── RECORD EXCERPTS
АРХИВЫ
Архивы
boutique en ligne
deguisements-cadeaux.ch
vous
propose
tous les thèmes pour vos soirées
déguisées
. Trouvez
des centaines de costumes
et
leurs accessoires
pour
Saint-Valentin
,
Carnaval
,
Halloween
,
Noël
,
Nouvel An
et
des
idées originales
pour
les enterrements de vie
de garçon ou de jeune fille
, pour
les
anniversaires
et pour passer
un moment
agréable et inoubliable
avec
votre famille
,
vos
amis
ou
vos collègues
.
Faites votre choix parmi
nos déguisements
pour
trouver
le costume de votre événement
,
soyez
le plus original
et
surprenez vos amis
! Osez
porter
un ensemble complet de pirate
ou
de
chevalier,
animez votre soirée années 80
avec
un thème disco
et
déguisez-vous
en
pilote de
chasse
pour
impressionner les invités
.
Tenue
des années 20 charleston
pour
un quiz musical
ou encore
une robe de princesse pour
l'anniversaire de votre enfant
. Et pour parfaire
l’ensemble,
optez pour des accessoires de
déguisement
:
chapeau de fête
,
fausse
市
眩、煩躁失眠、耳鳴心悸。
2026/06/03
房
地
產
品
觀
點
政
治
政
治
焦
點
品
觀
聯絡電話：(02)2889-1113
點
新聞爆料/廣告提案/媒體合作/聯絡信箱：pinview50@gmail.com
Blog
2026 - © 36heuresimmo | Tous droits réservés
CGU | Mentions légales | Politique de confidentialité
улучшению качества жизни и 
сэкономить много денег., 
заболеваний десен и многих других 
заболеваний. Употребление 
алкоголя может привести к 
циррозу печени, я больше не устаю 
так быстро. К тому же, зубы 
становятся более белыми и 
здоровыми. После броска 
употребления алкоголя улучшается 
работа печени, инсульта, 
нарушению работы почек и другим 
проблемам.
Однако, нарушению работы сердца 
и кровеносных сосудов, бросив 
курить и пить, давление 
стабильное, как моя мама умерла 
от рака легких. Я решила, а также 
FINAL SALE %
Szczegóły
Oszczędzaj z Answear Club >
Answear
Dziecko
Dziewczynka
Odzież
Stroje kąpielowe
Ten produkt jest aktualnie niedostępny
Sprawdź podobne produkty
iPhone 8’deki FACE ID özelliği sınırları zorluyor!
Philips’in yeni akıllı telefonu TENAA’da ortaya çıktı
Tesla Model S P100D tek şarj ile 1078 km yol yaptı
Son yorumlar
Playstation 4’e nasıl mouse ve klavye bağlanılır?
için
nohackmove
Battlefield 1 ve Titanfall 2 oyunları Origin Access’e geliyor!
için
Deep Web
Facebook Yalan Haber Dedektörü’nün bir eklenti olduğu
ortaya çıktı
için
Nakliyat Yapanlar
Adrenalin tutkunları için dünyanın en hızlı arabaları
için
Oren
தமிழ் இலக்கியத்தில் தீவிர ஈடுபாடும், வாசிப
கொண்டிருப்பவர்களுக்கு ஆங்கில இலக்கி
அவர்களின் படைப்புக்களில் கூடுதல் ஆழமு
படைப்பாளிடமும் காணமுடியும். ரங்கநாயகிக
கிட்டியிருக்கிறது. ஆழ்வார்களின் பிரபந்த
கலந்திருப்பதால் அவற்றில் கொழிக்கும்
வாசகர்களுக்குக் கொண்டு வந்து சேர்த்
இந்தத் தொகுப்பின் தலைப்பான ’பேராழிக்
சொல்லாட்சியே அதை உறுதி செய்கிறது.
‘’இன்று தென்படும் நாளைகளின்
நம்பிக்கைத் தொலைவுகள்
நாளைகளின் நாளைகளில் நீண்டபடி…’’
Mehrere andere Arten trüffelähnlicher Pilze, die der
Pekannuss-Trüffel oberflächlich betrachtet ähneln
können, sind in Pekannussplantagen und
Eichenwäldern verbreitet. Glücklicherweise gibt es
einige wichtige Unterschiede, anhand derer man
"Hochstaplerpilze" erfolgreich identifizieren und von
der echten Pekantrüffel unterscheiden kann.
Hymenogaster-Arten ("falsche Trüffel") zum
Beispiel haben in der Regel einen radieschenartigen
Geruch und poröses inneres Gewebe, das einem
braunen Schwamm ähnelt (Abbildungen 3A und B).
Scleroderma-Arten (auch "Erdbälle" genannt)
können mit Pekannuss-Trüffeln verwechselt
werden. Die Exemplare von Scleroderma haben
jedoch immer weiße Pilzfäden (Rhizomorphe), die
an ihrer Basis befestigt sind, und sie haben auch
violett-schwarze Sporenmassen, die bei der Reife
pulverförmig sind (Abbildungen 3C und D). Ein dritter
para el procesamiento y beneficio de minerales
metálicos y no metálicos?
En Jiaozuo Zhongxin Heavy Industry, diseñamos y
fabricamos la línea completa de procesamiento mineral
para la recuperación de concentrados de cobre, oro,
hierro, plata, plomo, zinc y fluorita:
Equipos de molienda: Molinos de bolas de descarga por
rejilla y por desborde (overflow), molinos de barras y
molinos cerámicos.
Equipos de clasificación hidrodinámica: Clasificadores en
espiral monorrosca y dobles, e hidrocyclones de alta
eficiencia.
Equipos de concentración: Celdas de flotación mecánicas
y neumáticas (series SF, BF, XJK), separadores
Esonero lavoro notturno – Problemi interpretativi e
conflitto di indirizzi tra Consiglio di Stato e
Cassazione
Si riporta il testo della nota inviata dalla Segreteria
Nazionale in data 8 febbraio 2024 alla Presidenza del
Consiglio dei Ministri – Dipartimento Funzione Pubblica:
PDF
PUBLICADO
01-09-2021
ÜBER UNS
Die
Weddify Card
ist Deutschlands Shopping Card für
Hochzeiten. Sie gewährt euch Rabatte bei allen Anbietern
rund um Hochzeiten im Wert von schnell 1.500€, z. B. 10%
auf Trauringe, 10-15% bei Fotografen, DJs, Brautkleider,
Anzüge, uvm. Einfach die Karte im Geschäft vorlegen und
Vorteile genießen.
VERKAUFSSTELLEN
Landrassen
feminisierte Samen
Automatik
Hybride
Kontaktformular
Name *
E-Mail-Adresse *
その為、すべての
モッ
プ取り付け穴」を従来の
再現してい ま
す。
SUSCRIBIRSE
────
- PROBLEM DETAILS:
Reproduce the material word for word. Leave nothing out.

- OUTPUT:
АРХИВЫ
Архивы
boutique en ligne
deguisements-cadeaux.ch
vous
propose
tous les thèmes pour vos soirées
déguisées
. Trouvez
des centaines de costumes
et
leurs accessoires
pour
Saint-Valentin
,
Carnaval
,
Halloween
,
Noël
,
Nouvel An
et
des
idées originales
pour
les enterrements de vie
de garçon ou de jeune fille
, pour
les
anniversaires
et pour passer
un moment
agréable et inoubliable
avec
votre famille
,
vos
amis
ou
vos collègues
.
Faites votre choix parmi
nos déguisements
pour
trouver
le costume de votre événement
,
soyez
le plus original
et
surprenez vos amis
! Osez
porter
un ensemble complet de pirate
ou
de
chevalier,
animez votre soirée années 80
avec
un thème disco
et
déguisez-vous
en
pilote de
chasse
pour
impressionner les invités
.
Tenue
des années 20 charleston
pour
un quiz musical
ou encore
une robe de princesse pour
l'anniversaire de votre enfant
. Et pour parfaire
l’ensemble,
optez pour des accessoires de
déguisement
:
chapeau de fête
,
fausse
市
眩、煩躁失眠、耳鳴心悸。
2026/06/03
房
地
產
品
觀
點
政
治
政
治
焦
點
品
觀
聯絡電話：(02)2889-1113
點
新聞爆料/廣告提案/媒體合作/聯絡信箱：pinview50@gmail.com
Blog
2026 - © 36heuresimmo | Tous droits réservés
CGU | Mentions légales | Politique de confidentialité
улучшению качества жизни и 
сэкономить много денег., 
заболеваний десен и многих других 
заболеваний. Употребление 
алкоголя может привести к 
циррозу печени, я больше не устаю 
так быстро. К тому же, зубы 
становятся более белыми и 
здоровыми. После броска 
употребления алкоголя улучшается 
работа печени, инсульта, 
нарушению работы почек и другим 
проблемам.
Однако, нарушению работы сердца 
и кровеносных сосудов, бросив 
курить и пить, давление 
стабильное, как моя мама умерла 
от рака легких. Я решила, а также 
FINAL SALE %
Szczegóły
Oszczędzaj z Answear Club >
Answear
Dziecko
Dziewczynka
Odzież
Stroje kąpielowe
Ten produkt jest aktualnie niedostępny
Sprawdź podobne produkty
iPhone 8’deki FACE ID özelliği sınırları zorluyor!
Philips’in yeni akıllı telefonu TENAA’da ortaya çıktı
Tesla Model S P100D tek şarj ile 1078 km yol yaptı
Son yorumlar
Playstation 4’e nasıl mouse ve klavye bağlanılır?
için
nohackmove
Battlefield 1 ve Titanfall 2 oyunları Origin Access’e geliyor!
için
Deep Web
Facebook Yalan Haber Dedektörü’nün bir eklenti olduğu
ortaya çıktı
için
Nakliyat Yapanlar
Adrenalin tutkunları için dünyanın en hızlı arabaları
için
Oren
தமிழ் இலக்கியத்தில் தீவிர ஈடுபாடும், வாசிப
கொண்டிருப்பவர்களுக்கு ஆங்கில இலக்கி
அவர்களின் படைப்புக்களில் கூடுதல் ஆழமு
படைப்பாளிடமும் காணமுடியும். ரங்கநாயகிக
கிட்டியிருக்கிறது. ஆழ்வார்களின் பிரபந்த
கலந்திருப்பதால் அவற்றில் கொழிக்கும்
வாசகர்களுக்குக் கொண்டு வந்து சேர்த்
இந்தத் தொகுப்பின் தலைப்பான ’பேராழிக்
சொல்லாட்சியே அதை உறுதி செய்கிறது.
‘’இன்று தென்படும் நாளைகளின்
நம்பிக்கைத் தொலைவுகள்
நாளைகளின் நாளைகளில் நீண்டபடி…’’
Mehrere andere Arten trüffelähnlicher Pilze, die der
Pekannuss-Trüffel oberflächlich betrachtet ähneln
können, sind in Pekannussplantagen und
Eichenwäldern verbreitet. Glücklicherweise gibt es
einige wichtige Unterschiede, anhand derer man
"Hochstaplerpilze" erfolgreich identifizieren und von
der echten Pekantrüffel unterscheiden kann.
Hymenogaster-Arten ("falsche Trüffel") zum
Beispiel haben in der Regel einen radieschenartigen
Geruch und poröses inneres Gewebe, das einem
braunen Schwamm ähnelt (Abbildungen 3A und B).
Scleroderma-Arten (auch "Erdbälle" genannt)
können mit Pekannuss-Trüffeln verwechselt
werden. Die Exemplare von Scleroderma haben
jedoch immer weiße Pilzfäden (Rhizomorphe), die
an ihrer Basis befestigt sind, und sie haben auch
violett-schwarze Sporenmassen, die bei der Reife
pulverförmig sind (Abbildungen 3C und D). Ein dritter
para el procesamiento y beneficio de minerales
metálicos y no metálicos?
En Jiaozuo Zhongxin Heavy Industry, diseñamos y
fabricamos la línea completa de procesamiento mineral
para la recuperación de concentrados de cobre, oro,
hierro, plata, plomo, zinc y fluorita:
Equipos de molienda: Molinos de bolas de descarga por
rejilla y por desborde (overflow), molinos de barras y
molinos cerámicos.
Equipos de clasificación hidrodinámica: Clasificadores en
espiral monorrosca y dobles, e hidrocyclones de alta
eficiencia.
Equipos de concentración: Celdas de flotación mecánicas
y neumáticas (series SF, BF, XJK), separadores
Esonero lavoro notturno – Problemi interpretativi e
conflitto di indirizzi tra Consiglio di Stato e
Cassazione
Si riporta il testo della nota inviata dalla Segreteria
Nazionale in data 8 febbraio 2024 alla Presidenza del
Consiglio dei Ministri – Dipartimento Funzione Pubblica:
PDF
PUBLICADO
01-09-2021
ÜBER UNS
Die
Weddify Card
ist Deutschlands Shopping Card für
Hochzeiten. Sie gewährt euch Rabatte bei allen Anbietern
rund um Hochzeiten im Wert von schnell 1.500€, z. B. 10%
auf Trauringe, 10-15% bei Fotografen, DJs, Brautkleider,
Anzüge, uvm. Einfach die Karte im Geschäft vorlegen und
Vorteile genießen.
VERKAUFSSTELLEN
Landrassen
feminisierte Samen
Automatik
Hybride
Kontaktformular
Name *
E-Mail-Adresse *
その為、すべての
モッ
プ取り付け穴」を従来の
再現してい ま
す。
SUSCRIBIRSE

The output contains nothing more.